読解文 =>
ウィーン

 昼食後、バスで約200km離れたスロバキアの古都プラチスラバへ向かった。片側2車線の
高速道路で信号機はなく、数kmおきぐらいに左右からの高速と交差している。左側に低い丘
が続き、畑と草原が見渡す限り広がっていた。途中から雪になった。東欧の街は似ているの
で、スロバキアに入っても、違う国に来たとは思えなかったが、街は古く、建物も質素で、ブダ
ペストよりもさらに中世が息づいていると思った。

 ウイーン
 5世紀から15世紀までの中世ヨーロッパにはまだ現在でいう国はなく、小さな土地を巡って
王侯たちの間で血なまぐさい抗争が続いていた。そんな中で周囲を斬り従えたハプスブルグ家
が13世紀から20世紀までの約700年間、ヨーロッパに君臨し続けることとなった。
 現在のオーストリアは日本の22%の国土しかないが、「世の帝国では太陽が没することはな
い」とまで豪語したカール5世の時代(16世紀前半)は、英仏両国とローマ教皇庁領などを除
いて、ヨーロッパのほとんどを支配していたのである。
 ハプスブルグ家がここまで大きくなったのは、武力ではなく結婚政策によってだった。スペイ
ン王女と結婚した嫡子が後にスペイン王となり、兄妹をハンガリーの王子と王女との間に二重
結婚させたのが実って、ハンガリーとボヘミヤの王冠が転がり込んできたのである。
 ハプスブルグ家の中でも有名なのが国母と慕われたマリア・テレジア女帝である。マリア・テ
レジアは激務に忙殺されながらも、せっせと子宝づくりに励み、16人の子をもうける。フランス
のルイ16世に嫁がせた末娘のマリー・アントワネットは、1793年、フランス革命で断頭台の
露と消えたのである。
 後年、フランス皇帝となったナポレオンはハプスブルグ家の皇女を妃にして “箔” をつけよ
うと、マリー・ルイーズと結婚して子をもうける。これがナポレオン2世である。

作業指示 =>
1. 読解文のうち、「ハプスブルグ家の中でも有名な」で始まり「うと、マリー・ルイーズと結婚して子をもうける。これがナポレオン2世である。」で終わる部分を、「断頭台」を「ギロチン」に改めて書き直しなさい。
2. 読解文について、次の問いに答えなさい。
(a) ハプスブルグ家がヨーロッパに君臨し続けたのは約何年間か。
(b) 現在のオーストリアの国土は日本の何%か。
(c) マリア・テレジアは何人の子をもうけたか。

[グラフ理解データ]

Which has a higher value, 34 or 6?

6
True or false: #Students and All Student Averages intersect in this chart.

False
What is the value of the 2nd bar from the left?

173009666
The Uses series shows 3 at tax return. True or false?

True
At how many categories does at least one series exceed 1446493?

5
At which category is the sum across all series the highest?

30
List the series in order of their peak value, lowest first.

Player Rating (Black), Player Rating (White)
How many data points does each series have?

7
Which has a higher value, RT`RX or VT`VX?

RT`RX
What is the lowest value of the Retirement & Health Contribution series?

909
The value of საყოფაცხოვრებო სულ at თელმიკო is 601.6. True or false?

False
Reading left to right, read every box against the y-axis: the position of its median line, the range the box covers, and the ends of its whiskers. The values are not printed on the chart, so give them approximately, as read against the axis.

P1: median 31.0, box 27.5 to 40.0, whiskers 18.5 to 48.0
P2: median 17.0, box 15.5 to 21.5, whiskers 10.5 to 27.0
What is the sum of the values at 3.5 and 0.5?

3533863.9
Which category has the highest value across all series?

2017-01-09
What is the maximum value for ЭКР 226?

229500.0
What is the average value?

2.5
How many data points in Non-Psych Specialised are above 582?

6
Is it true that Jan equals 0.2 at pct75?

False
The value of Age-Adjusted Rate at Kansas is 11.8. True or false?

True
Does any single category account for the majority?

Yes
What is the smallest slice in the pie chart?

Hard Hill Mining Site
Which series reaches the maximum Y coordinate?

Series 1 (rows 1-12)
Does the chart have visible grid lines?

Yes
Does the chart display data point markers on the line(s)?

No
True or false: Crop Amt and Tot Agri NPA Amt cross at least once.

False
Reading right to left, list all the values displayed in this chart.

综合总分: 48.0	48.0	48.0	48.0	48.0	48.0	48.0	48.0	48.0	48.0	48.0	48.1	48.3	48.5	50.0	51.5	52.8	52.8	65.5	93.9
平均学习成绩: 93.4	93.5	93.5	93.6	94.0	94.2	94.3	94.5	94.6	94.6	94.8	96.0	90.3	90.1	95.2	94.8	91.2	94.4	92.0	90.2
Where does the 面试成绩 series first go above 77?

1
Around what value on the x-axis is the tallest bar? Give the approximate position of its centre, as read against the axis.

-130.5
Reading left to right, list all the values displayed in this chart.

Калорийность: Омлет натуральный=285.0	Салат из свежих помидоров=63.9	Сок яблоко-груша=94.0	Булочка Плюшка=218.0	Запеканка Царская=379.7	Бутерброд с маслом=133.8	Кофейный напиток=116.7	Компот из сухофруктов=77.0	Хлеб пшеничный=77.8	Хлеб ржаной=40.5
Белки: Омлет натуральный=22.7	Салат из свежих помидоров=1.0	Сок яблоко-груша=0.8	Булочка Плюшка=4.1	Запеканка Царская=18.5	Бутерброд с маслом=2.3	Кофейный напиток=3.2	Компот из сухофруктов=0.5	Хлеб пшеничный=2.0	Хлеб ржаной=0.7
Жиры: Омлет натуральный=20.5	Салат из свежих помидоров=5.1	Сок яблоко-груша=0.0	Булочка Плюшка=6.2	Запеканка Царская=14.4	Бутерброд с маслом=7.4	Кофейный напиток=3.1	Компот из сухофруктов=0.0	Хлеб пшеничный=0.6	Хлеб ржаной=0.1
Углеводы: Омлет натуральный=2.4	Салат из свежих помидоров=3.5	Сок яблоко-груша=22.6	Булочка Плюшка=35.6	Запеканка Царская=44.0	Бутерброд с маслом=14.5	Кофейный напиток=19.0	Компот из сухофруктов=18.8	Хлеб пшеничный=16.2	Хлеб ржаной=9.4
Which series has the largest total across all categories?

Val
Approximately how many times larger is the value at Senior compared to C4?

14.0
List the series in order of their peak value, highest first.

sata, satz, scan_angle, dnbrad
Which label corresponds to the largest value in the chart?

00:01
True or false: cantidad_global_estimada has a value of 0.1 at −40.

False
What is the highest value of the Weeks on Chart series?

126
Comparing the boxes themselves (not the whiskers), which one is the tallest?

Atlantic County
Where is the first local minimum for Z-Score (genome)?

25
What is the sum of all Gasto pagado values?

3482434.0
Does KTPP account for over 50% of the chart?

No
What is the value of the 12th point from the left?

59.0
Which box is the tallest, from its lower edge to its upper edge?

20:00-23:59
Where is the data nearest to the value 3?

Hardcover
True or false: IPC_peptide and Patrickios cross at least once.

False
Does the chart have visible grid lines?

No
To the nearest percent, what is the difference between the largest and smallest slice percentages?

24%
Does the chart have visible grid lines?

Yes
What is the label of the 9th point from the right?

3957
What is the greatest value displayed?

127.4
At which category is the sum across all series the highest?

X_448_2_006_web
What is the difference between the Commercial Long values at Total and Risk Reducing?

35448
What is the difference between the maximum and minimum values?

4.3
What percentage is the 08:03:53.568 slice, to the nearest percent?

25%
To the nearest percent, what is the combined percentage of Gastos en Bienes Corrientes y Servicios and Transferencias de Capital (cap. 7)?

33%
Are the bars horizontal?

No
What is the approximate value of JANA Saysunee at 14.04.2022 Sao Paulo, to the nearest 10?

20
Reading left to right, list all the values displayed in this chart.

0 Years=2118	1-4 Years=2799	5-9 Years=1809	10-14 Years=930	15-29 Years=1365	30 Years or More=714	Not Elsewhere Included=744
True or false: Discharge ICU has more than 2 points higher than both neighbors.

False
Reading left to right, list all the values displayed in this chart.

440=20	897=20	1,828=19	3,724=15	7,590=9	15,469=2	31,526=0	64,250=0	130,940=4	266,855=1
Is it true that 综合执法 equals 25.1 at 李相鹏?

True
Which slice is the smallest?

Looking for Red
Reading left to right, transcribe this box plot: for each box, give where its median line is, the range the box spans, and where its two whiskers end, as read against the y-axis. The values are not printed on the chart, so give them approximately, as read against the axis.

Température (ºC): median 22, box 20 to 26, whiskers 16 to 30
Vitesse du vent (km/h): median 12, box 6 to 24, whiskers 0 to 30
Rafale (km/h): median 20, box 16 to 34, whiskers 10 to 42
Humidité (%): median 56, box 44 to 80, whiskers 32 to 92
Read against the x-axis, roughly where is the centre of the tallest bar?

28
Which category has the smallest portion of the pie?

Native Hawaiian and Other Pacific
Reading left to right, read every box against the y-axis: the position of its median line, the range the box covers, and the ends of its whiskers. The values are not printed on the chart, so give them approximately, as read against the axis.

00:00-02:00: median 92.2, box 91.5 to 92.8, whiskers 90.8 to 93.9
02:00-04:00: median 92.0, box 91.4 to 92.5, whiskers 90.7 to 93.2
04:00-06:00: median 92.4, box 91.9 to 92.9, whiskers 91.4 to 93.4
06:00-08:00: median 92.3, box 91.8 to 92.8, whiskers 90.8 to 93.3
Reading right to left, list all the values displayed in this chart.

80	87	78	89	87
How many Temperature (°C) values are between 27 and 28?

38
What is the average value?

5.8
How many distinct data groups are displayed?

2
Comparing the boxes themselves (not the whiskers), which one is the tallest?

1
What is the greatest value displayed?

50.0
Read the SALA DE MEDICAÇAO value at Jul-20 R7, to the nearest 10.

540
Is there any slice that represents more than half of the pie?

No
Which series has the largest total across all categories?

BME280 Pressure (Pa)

各課題の解答 =>
1.
ハプスブルグ家の中でも有名なのが国母と慕われたマリア・テレジア女帝である。マリア・テ
レジアは激務に忙殺されながらも、せっせと子宝づくりに励み、16人の子をもうける。フランス
のルイ16世に嫁がせた末娘のマリー・アントワネットは、1793年、フランス革命でギロチンの
露と消えたのである。
 後年、フランス皇帝となったナポレオンはハプスブルグ家の皇女を妃にして “箔” をつけよ
うと、マリー・ルイーズと結婚して子をもうける。これがナポレオン2世である。

2.
(a) 約700年間
(b) 22%
(c) 16人